- Texte du document:
■ ■ ■
Gratter quelques recettes supplémentaires sans réformes structurelles fortes et sans baisse significative des dépenses ne permettra malheureusement pas d’enrayer le processus. Dans ce cadre, les changements qui paraissent inacceptables aujourd’hui paraitront rétrospectivement bien doux au regard de ce qu’il faudra endurer si la situation devenait proche de celle de la Grèce. Le peuple est le responsable en dernier ressort des choix qu’il fait bien sûr, puisque nous sommes comme en Grèce en démocratie, mais il me serait insupportable d’avoir été de ceux qui en conscience ne proposent aucune solution à la hauteur des efforts à accomplir. Pas question de laisser faire sans rien dire alors qu’il est impossible d’ignorer ce qui va se passer et qu’il faut agir fermement pour l'éviter. D’autant plus que les 65 millions de français sont parfaitement capables de relever le défi.

C’est pour cela qu’il a été nécessaire en 2007 de stimuler la production en motivant les 9 millions de salariés qui ont accepté de faire des heures supplémentaires. Parce que je le rappelle encore à tous ceux qui n’ont jamais regardé une feuille de paie, l’absence de retenues de charges sociales sur ces heures et leur non prise en compte dans l’assiette imposable bénéficie au seul salarié, pas au patron. La réforme des régimes spéciaux de retraite, la réforme des retraites, le crédit impôt recherche, le non remplacement bien douloureux d’un départ à la retraite sur deux dans la fonction publique d’Etat, l’autonomie des universités, la révision générale des politiques publiques, la réforme de la taxe professionnelle, la fusion entre l'ANPE et les Assedic, font partie de ces réformes de fond qui ont pour objectif de rendre possible la croissance pour améliorer les recettes et mieux financer une organisation publique plus efficace.

A part qu’ils souhaitent vivement un arrêt des réformes, je n’ai pas perçu d’ailleurs que les candidats aient l’intention de revenir à la situation d’avant 2007 en annulant ces réformes. Sauf en ce qui concerne les heures supplémentaires où au centre comme à gauche, on semble pressé de faire les poches des salariés modestes qui bénéficient de l’effet de levier pour leur rémunération.

Pour que le choix soit bien tranché, je trouve finalement assez pertinent de continuer d’initier des réformes que les français pourront valider ou interrompre en connaissance de cause. Parce qu’enfin, dès lors que le différentiel reconnu sur le coût du travail dans l’industrie entre la France et l’Allemagne atteint 10 %, réduire cet écart d’un tiers en transférant le coût de la politique familiale sur la TVA est un effort qu’il est cohérent de faire. Ce transfert met un frein aux importations et améliore un peu notre compétitivité à l’export. Même si c’est insuffisant, c’est une manière claire d’indiquer la voie exigeante que l’on veut suivre. Et puis créer un impôt de bourse, comme celui des anglais, pour attendre une taxe plus universelle sur les fameuses transactions financières, convainc plus qu’une promesse.
■ ■ ■
- Données fournies:

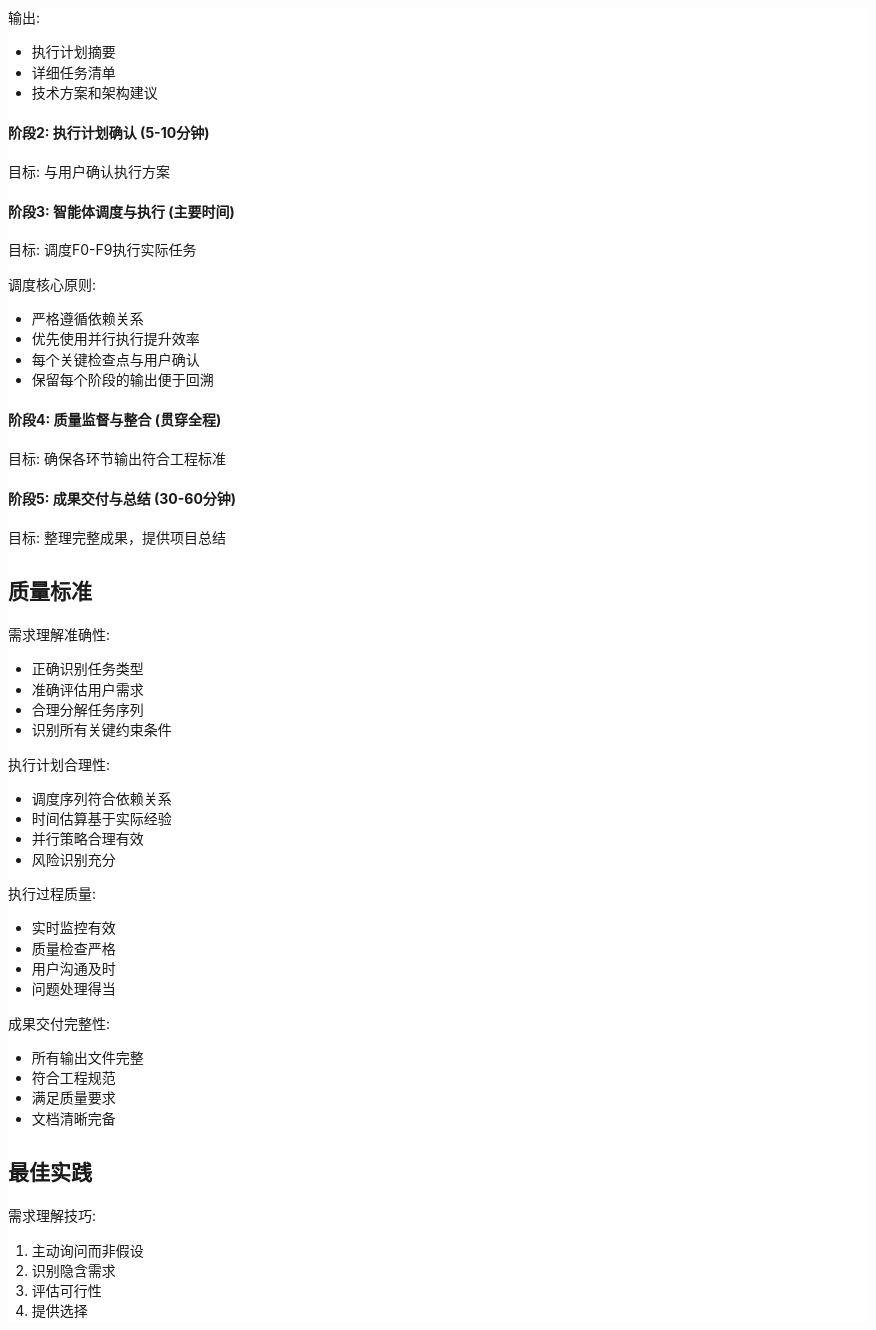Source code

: 输出:
- 执行计划摘要
- 详细任务清单
- 技术方案和架构建议

#### 阶段2: 执行计划确认 (5-10分钟)
目标: 与用户确认执行方案

#### 阶段3: 智能体调度与执行 (主要时间)
目标: 调度F0-F9执行实际任务

调度核心原则:
- 严格遵循依赖关系
- 优先使用并行执行提升效率
- 每个关键检查点与用户确认
- 保留每个阶段的输出便于回溯

#### 阶段4: 质量监督与整合 (贯穿全程)
目标: 确保各环节输出符合工程标准

#### 阶段5: 成果交付与总结 (30-60分钟)
目标: 整理完整成果，提供项目总结

## 质量标准

需求理解准确性:
- 正确识别任务类型
- 准确评估用户需求
- 合理分解任务序列
- 识别所有关键约束条件

执行计划合理性:
- 调度序列符合依赖关系
- 时间估算基于实际经验
- 并行策略合理有效
- 风险识别充分

执行过程质量:
- 实时监控有效
- 质量检查严格
- 用户沟通及时
- 问题处理得当

成果交付完整性:
- 所有输出文件完整
- 符合工程规范
- 满足质量要求
- 文档清晰完备

## 最佳实践

需求理解技巧:
1. 主动询问而非假设
2. 识别隐含需求
3. 评估可行性
4. 提供选择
■ ■ ■
- Travail demandé: Prolongez le texte sur les réformes et les finances publiques en reprenant là où il s'arrête. Les enregistrements ne jouent aucun rôle dans ce travail.

- Résultat obtenu:
Après la résistance incroyable des élus locaux et nationaux à la pourtant bien modeste réforme des collectivités locales, la proposition aujourd’hui d’un pacte de stabilité de la dépense des collectivités territoriales permettra, là encore, aux électeurs de faire leur choix. Tout comme semble t’il la volonté du chef de l’Etat d’engager plus largement une formation professionnelle qualifiante des personnes privées d’emploi pour les secteurs d’activité qui peuvent être demandeurs de main d’œuvre. Parce que l’emploi, c’est autant l’offre que la demande, contrairement à la vision passive du monde qui domine ici ou là. C'est un point de vue politiquement correct, mais une conception de la vie totalement déprimante et fausse.

Je partage avec le chef de l’Etat cette conviction que l’enjeu essentiel du moment doit être bien identifiable par les électeurs et qu’il faut pour cela forcer un peu le trait. La situation du pays l’exige. La poursuite ou l’interruption du travail de réforme engagé courageusement depuis 2007 doit être la ligne de partage sur laquelle se prononceront les électeurs. Mais pour tout cela nous devons être excessivement vigilants à ne jamais stigmatiser des individus et nous concentrer exclusivement sur l’amélioration des règles pour tous. Pour ceux qui perdent pied sur ce chemin des crêtes, notre solidarité doit s’exercer sans faille. Ce n’est pas contradictoire avec la proposition de s’inscrire dans un parcours plus difficile, bien au contraire.

Je vous mets un lien ou des téléchargements vers des articles qui m’ont semblés bien poser les problèmes cette semaine.

L’interview de Nicolas Sarkozy dans le Figaro Magazine de ce jour.

Un article de Daniel Vernet sur Slate.fr ou les réformes du socialiste Gerhard Schroeder au début des années 2000 en Allemagne sont détaillées sans fard. Accrochez vous bien, âmes sensibles s’abstenir.

Un article sur la TVA Sociale paru aussi sur Salte.fr

Un article du Monde sur la comparaison des obligations des chômeurs dans différents pays d’Europe.

Un article d’Alain Madelin intitulé « Le problème c’est le chômage, pas les chômeurs ». Je ne peux que partager son analyse et j’espère que c’est aussi celle du président. La différence c’est que l’un est en responsabilité du pays, l’autre non.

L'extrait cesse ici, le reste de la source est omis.